The PANIC study, initiated in 2007, is dedicated to exploring the health and well-being of children and adolescents. It involved 403 children aged six to eight years, with their food consumption meticulously assessed through four-day food records. 

Additionally, concentrations of metabolites were measured from blood samples using NMR spectroscopy. Diet quality was evaluated using the Finnish Children Healthy Eating Index, which takes into account the consumption of essential items like vegetables, berries, fruit, plant-based fats, skimmed milk, fish, and sugary products. 

Teens get clogged arteries with animal products

Conversely, another study conducted by researchers at the University of Bristol has shown that the kind of food you eat as a child can affect the health of your arteries when you become a teenager or young adult. 


The study looked at data from a group of people whose diets were tracked when they were seven, 10, and 13 years old.

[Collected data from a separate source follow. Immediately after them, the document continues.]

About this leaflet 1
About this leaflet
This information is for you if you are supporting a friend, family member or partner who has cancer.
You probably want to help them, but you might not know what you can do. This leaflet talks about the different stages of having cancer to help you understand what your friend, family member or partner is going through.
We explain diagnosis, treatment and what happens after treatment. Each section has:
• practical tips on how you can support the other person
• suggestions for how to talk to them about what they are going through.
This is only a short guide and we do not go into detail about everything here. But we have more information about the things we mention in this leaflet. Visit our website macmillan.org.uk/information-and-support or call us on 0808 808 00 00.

Then, they checked the health of their arteries when they were 17 or 24 years old.

What they found was that following an unhealthy diet at age seven or 10 years old meant arteries tended to be stiffer at age 17. On the other hand, those who followed a Mediterranean-style diet—which emphasizes plant-based foods—at a young age had healthier arteries in their teen years. 

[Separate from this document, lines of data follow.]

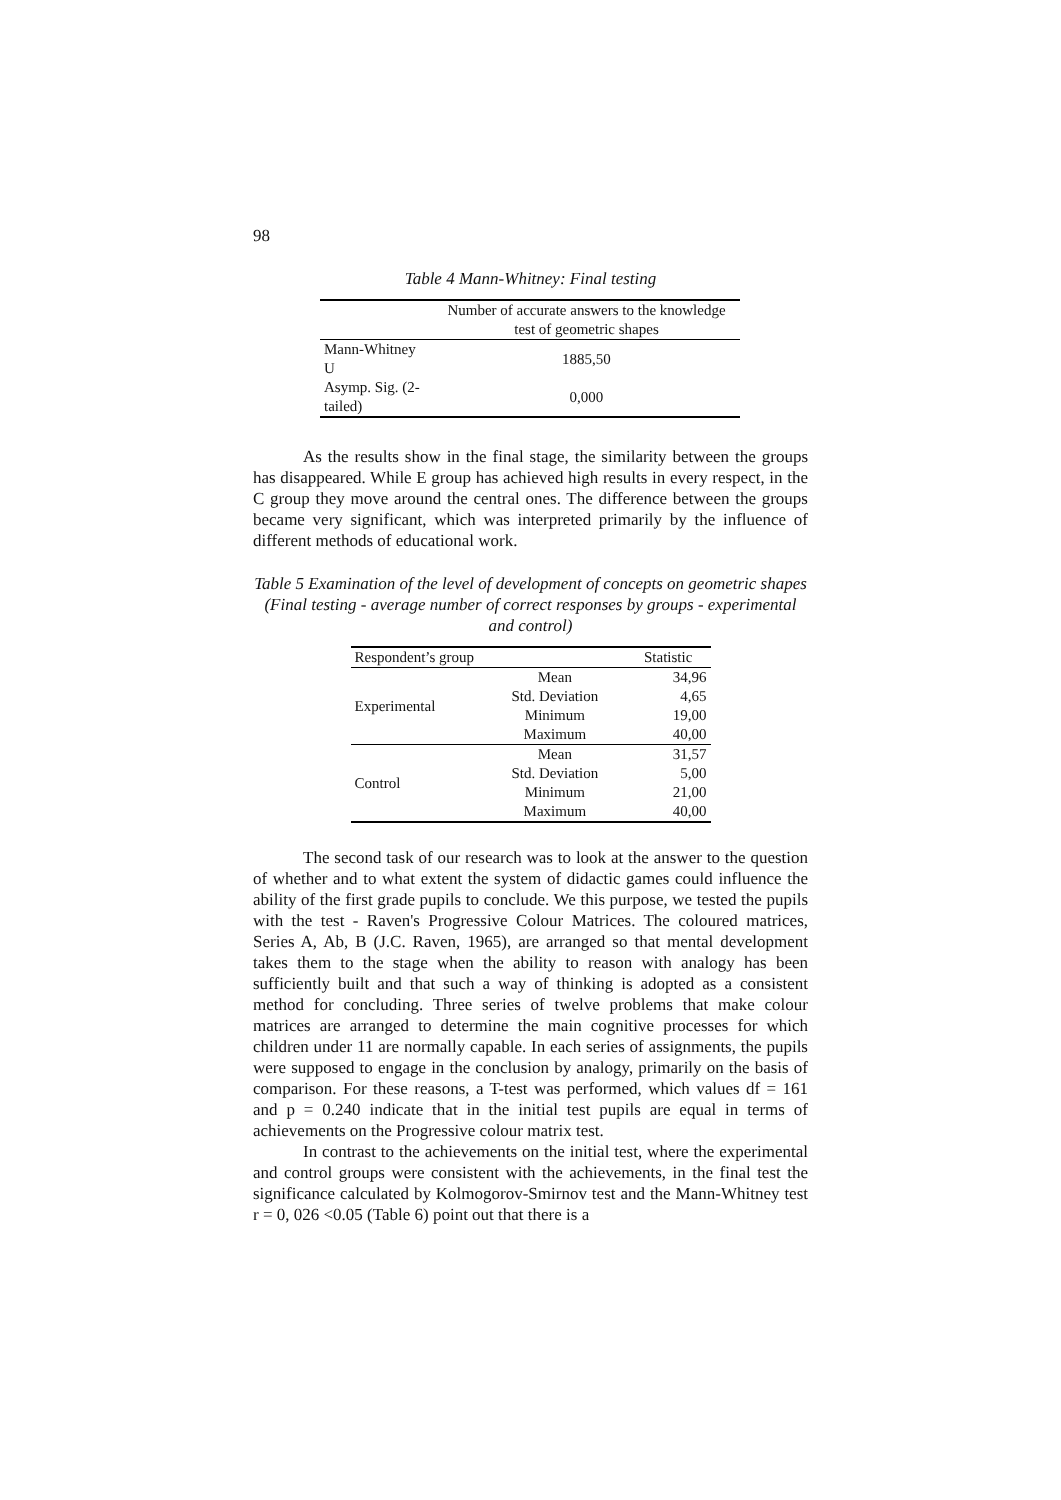98
Table 4 Mann-Whitney: Final testing
| | Number of accurate answers to the knowledge test of geometric shapes |
| Mann-Whitney U | 1885,50 |
| Asymp. Sig. (2-tailed) | 0,000 |
As the results show in the final stage, the similarity between the groups has disappeared. While E group has achieved high results in every respect, in the C group they move around the central ones. The difference between the groups became very significant, which was interpreted primarily by the influence of different methods of educational work.
Table 5 Examination of the level of development of concepts on geometric shapes (Final testing - average number of correct responses by groups - experimental and control)
| Respondent’s group | | Statistic |
| Experimental | Mean | 34,96 |
| | Std. Deviation | 4,65 |
| | Minimum | 19,00 |
| | Maximum | 40,00 |
| Control | Mean | 31,57 |
| | Std. Deviation | 5,00 |
| | Minimum | 21,00 |
| | Maximum | 40,00 |
The second task of our research was to look at the answer to the question of whether and to what extent the system of didactic games could influence the ability of the first grade pupils to conclude. We this purpose, we tested the pupils with the test - Raven's Progressive Colour Matrices. The coloured matrices, Series A, Ab, B (J.C. Raven, 1965), are arranged so that mental development takes them to the stage when the ability to reason with analogy has been sufficiently built and that such a way of thinking is adopted as a consistent method for concluding. Three series of twelve problems that make colour matrices are arranged to determine the main cognitive processes for which children under 11 are normally capable. In each series of assignments, the pupils were supposed to engage in the conclusion by analogy, primarily on the basis of comparison. For these reasons, a T-test was performed, which values df = 161 and p = 0.240 indicate that in the initial test pupils are equal in terms of achievements on the Progressive colour matrix test.
In contrast to the achievements on the initial test, where the experimental and control groups were consistent with the achievements, in the final test the significance calculated by Kolmogorov-Smirnov test and the Mann-Whitney test r = 0, 026 <0.05 (Table 6) point out that there is a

“This highlights the importance of establishing healthy dietary habits early in life to protect against vascular damage,” the authors of the study wrote

The study also revealed that if a child ate foods less likely to cause inflammation at age 10, it had a positive effect on their artery health at 17.

Taken together, these studies serve as a reminder of the importance of building good dietary habits from a young age that focus on plant-based foods and avoid inflammatory agents such as dairy and processed meats.